## TO BE DONE
Put every line of the material below into a numbered list, omitting the blank lines.

[Object detection data]
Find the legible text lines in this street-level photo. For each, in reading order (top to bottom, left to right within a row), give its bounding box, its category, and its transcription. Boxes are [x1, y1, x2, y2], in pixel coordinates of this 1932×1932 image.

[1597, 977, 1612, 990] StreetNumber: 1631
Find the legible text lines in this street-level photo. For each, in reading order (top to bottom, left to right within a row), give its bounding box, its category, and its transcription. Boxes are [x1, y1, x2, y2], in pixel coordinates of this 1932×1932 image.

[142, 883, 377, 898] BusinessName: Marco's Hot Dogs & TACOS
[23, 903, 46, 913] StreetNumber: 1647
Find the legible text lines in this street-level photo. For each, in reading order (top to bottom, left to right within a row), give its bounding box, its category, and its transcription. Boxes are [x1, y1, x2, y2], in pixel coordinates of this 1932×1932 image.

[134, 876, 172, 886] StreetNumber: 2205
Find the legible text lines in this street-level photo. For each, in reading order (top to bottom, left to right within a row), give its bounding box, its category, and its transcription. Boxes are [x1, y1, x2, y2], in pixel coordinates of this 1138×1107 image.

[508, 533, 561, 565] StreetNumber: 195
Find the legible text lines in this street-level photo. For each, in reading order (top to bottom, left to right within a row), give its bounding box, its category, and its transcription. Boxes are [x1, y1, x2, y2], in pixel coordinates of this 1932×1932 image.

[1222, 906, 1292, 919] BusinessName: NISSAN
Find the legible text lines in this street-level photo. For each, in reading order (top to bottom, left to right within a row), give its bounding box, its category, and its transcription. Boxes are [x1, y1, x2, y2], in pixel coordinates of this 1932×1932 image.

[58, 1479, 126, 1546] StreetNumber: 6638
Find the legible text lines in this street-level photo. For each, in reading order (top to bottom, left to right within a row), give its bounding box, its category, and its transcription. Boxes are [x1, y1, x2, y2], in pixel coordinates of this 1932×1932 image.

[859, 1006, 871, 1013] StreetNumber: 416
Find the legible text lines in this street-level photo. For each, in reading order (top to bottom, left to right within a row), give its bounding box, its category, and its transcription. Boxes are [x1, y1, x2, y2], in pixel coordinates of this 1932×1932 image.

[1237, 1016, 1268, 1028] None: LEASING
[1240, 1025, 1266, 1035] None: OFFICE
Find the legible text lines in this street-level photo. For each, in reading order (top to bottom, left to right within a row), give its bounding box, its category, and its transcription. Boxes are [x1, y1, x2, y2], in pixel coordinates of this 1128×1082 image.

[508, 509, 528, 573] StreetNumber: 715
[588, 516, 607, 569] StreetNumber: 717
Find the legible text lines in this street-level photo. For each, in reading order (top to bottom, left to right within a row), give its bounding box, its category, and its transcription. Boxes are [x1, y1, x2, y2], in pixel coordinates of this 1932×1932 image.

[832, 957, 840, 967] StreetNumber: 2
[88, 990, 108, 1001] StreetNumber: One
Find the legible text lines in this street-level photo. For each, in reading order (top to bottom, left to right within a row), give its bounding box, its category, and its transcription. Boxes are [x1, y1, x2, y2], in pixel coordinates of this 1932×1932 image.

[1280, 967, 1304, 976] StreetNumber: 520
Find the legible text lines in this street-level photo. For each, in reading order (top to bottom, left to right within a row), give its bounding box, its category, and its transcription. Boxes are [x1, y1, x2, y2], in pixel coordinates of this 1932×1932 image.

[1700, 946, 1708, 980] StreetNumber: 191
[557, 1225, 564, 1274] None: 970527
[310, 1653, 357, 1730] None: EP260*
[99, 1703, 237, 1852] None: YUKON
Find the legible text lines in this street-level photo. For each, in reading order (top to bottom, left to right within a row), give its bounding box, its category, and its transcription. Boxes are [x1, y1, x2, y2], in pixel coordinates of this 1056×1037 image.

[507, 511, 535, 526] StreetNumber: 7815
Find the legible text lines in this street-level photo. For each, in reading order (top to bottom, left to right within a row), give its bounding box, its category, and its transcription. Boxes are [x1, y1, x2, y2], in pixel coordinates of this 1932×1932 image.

## EXERCISE OUTPUT
1. Find the legible text lines in this street-level photo. For each, in reading order (top to bottom, left to right within a row), give its bounding box, its category, and its transcription. Boxes are [x1, y1, x2, y2], in pixel coordinates of this 1932×1932 image.
2. [1597, 977, 1612, 990] StreetNumber: 1631
3. Find the legible text lines in this street-level photo. For each, in reading order (top to bottom, left to right within a row), give its bounding box, its category, and its transcription. Boxes are [x1, y1, x2, y2], in pixel coordinates of this 1932×1932 image.
4. [142, 883, 377, 898] BusinessName: Marco's Hot Dogs & TACOS
5. [23, 903, 46, 913] StreetNumber: 1647
6. Find the legible text lines in this street-level photo. For each, in reading order (top to bottom, left to right within a row), give its bounding box, its category, and its transcription. Boxes are [x1, y1, x2, y2], in pixel coordinates of this 1932×1932 image.
7. [134, 876, 172, 886] StreetNumber: 2205
8. Find the legible text lines in this street-level photo. For each, in reading order (top to bottom, left to right within a row), give its bounding box, its category, and its transcription. Boxes are [x1, y1, x2, y2], in pixel coordinates of this 1138×1107 image.
9. [508, 533, 561, 565] StreetNumber: 195
10. Find the legible text lines in this street-level photo. For each, in reading order (top to bottom, left to right within a row), give its bounding box, its category, and its transcription. Boxes are [x1, y1, x2, y2], in pixel coordinates of this 1932×1932 image.
11. [1222, 906, 1292, 919] BusinessName: NISSAN
12. Find the legible text lines in this street-level photo. For each, in reading order (top to bottom, left to right within a row), give its bounding box, its category, and its transcription. Boxes are [x1, y1, x2, y2], in pixel coordinates of this 1932×1932 image.
13. [58, 1479, 126, 1546] StreetNumber: 6638
14. Find the legible text lines in this street-level photo. For each, in reading order (top to bottom, left to right within a row), give its bounding box, its category, and its transcription. Boxes are [x1, y1, x2, y2], in pixel coordinates of this 1932×1932 image.
15. [859, 1006, 871, 1013] StreetNumber: 416
16. Find the legible text lines in this street-level photo. For each, in reading order (top to bottom, left to right within a row), give its bounding box, its category, and its transcription. Boxes are [x1, y1, x2, y2], in pixel coordinates of this 1932×1932 image.
17. [1237, 1016, 1268, 1028] None: LEASING
18. [1240, 1025, 1266, 1035] None: OFFICE
19. Find the legible text lines in this street-level photo. For each, in reading order (top to bottom, left to right within a row), give its bounding box, its category, and its transcription. Boxes are [x1, y1, x2, y2], in pixel coordinates of this 1128×1082 image.
20. [508, 509, 528, 573] StreetNumber: 715
21. [588, 516, 607, 569] StreetNumber: 717
22. Find the legible text lines in this street-level photo. For each, in reading order (top to bottom, left to right within a row), give its bounding box, its category, and its transcription. Boxes are [x1, y1, x2, y2], in pixel coordinates of this 1932×1932 image.
23. [832, 957, 840, 967] StreetNumber: 2
24. [88, 990, 108, 1001] StreetNumber: One
25. Find the legible text lines in this street-level photo. For each, in reading order (top to bottom, left to right within a row), give its bounding box, its category, and its transcription. Boxes are [x1, y1, x2, y2], in pixel coordinates of this 1932×1932 image.
26. [1280, 967, 1304, 976] StreetNumber: 520
27. Find the legible text lines in this street-level photo. For each, in reading order (top to bottom, left to right within a row), give its bounding box, its category, and its transcription. Boxes are [x1, y1, x2, y2], in pixel coordinates of this 1932×1932 image.
28. [1700, 946, 1708, 980] StreetNumber: 191
29. [557, 1225, 564, 1274] None: 970527
30. [310, 1653, 357, 1730] None: EP260*
31. [99, 1703, 237, 1852] None: YUKON
32. Find the legible text lines in this street-level photo. For each, in reading order (top to bottom, left to right within a row), give its bounding box, its category, and its transcription. Boxes are [x1, y1, x2, y2], in pixel coordinates of this 1056×1037 image.
33. [507, 511, 535, 526] StreetNumber: 7815
34. Find the legible text lines in this street-level photo. For each, in reading order (top to bottom, left to right within a row), give its bounding box, its category, and its transcription. Boxes are [x1, y1, x2, y2], in pixel coordinates of this 1932×1932 image.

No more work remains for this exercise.